New U.S. citizens in Miami celebrate
New U.S. citizens stand with their teacher, Paul-Andre Mondesir, AFSC’s Haitian community social advocate.Photo: Petit Jacques Leonet/AFSC / Petit Jacques Leonet
In November, just a week after the U.S. presidential election in which immigration issues played a prominent role, over 200 Miami-area residents gathered together to celebrate their new status as U.S. citizens.
Each student took the stage to shake the hand of their teacher, Paul-Andre Mondesir, AFSC’s Haitian community social advocate, who guided them through the complex path to becoming a citizen in the twice-weekly class he teaches in a tiny strip mall storefront.
On any given evening, 30 or so men and women cram into the small room to prepare themselves to take the test that will allow them to become naturalized U.S. citizens.
These classes are a recent addition to the services that the American Friends Immigrant Services (AFIS) has provided to immigrants in Miami-Dade County for nearly 30 years.
Immigrants enrich south Florida with their diverse cultures, and as a result, the region has become a vibrant center for both industry and tourism. Between 2000 and 2010, Miami-Dade ranked in the top five counties in the country in terms of the total number of immigrants, with nearly 4 million immigrants living in Florida.
Since its inception, AFIS has been instrumental in organizing communities in South Florida to oppose anti-immigrant city or county ordinances.
For immigrants living in poverty, obtaining services can be a daunting proposition, and as a result many immigrants go without. This group is generally silent when it comes to policy reform because they are consumed by daily struggles. Recognizing this reality, AFIS attends to some of the South Florida immigrant community’s most pressing needs and in the process they are developing a broad constituent base that can then react as policy opportunities arise.
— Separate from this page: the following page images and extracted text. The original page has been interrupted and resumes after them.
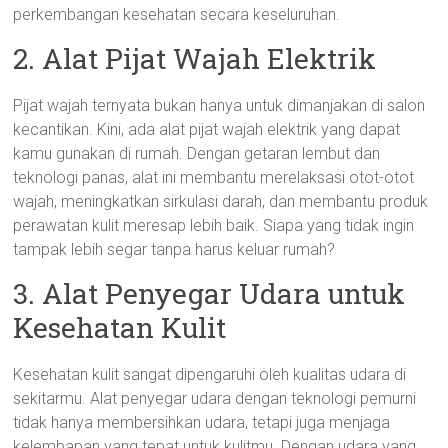
perkembangan kesehatan secara keseluruhan.
2. Alat Pijat Wajah Elektrik
Pijat wajah ternyata bukan hanya untuk dimanjakan di salon
kecantikan. Kini, ada alat pijat wajah elektrik yang dapat
kamu gunakan di rumah. Dengan getaran lembut dan
teknologi panas, alat ini membantu merelaksasi otot-otot
wajah, meningkatkan sirkulasi darah, dan membantu produk
perawatan kulit meresap lebih baik. Siapa yang tidak ingin
tampak lebih segar tanpa harus keluar rumah?
3. Alat Penyegar Udara untuk
Kesehatan Kulit
Kesehatan kulit sangat dipengaruhi oleh kualitas udara di
sekitarmu. Alat penyegar udara dengan teknologi pemurni
tidak hanya membersihkan udara, tetapi juga menjaga
kelembapan yang tepat untuk kulitmu. Dengan udara yang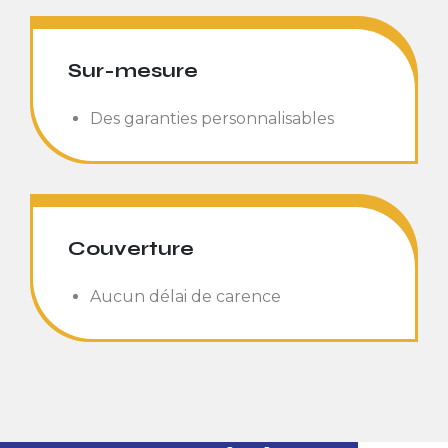
Sur-mesure
Des garanties personnalisables
Couverture
Aucun délai de carence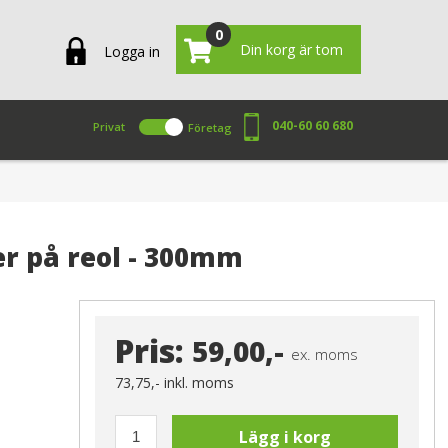
0
Din korg är tom
Logga in
040-60 60 680
Privat
Företag
er på reol - 300mm
Pris:
59,00,-
ex. moms
73,75,-
inkl. moms
Lägg i korg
Paul-Andre’s classes for the Haitian community have attracted people of all ages and genders, with varying English communication skills.
The group discusses everything from posture and behavior—“Don’t forget to look the interviewer directly in the eye!”—to the most common questions on the test, “Who was the first U.S. president?” but also harder questions such as “Who is the current speaker of the House?”—all in Creole. They also walk through the interview process, step by step, in English.
Many participants are exhausted; they have already put in a hard day of work before class. Some are frustrated by the difficulty of the material as well as the language barrier.
But for many students, the class is the first time anyone has given them guidance on the citizenship process. Several participants had previously taken and failed the citizenship exam. Others had a deep fear of the process and what failure might mean.
By November, over 700 people had successfully attained U.S. citizenship.
The celebration in November was proof of the power of AFSC’s call for making quality services available to all people, regardless of their class or social status. It showed a group of people working together for something that will improve their opportunities in the future, and their children’s opportunities.
Still, many immigrants with whom AFSC works in Miami and across the country do not have the option of taking the citizenship test because of their immigration status. Making a pathway to citizenship for everyone remains a critical part of Paul-Andre’s advocacy work and that of AFSC staff nationwide.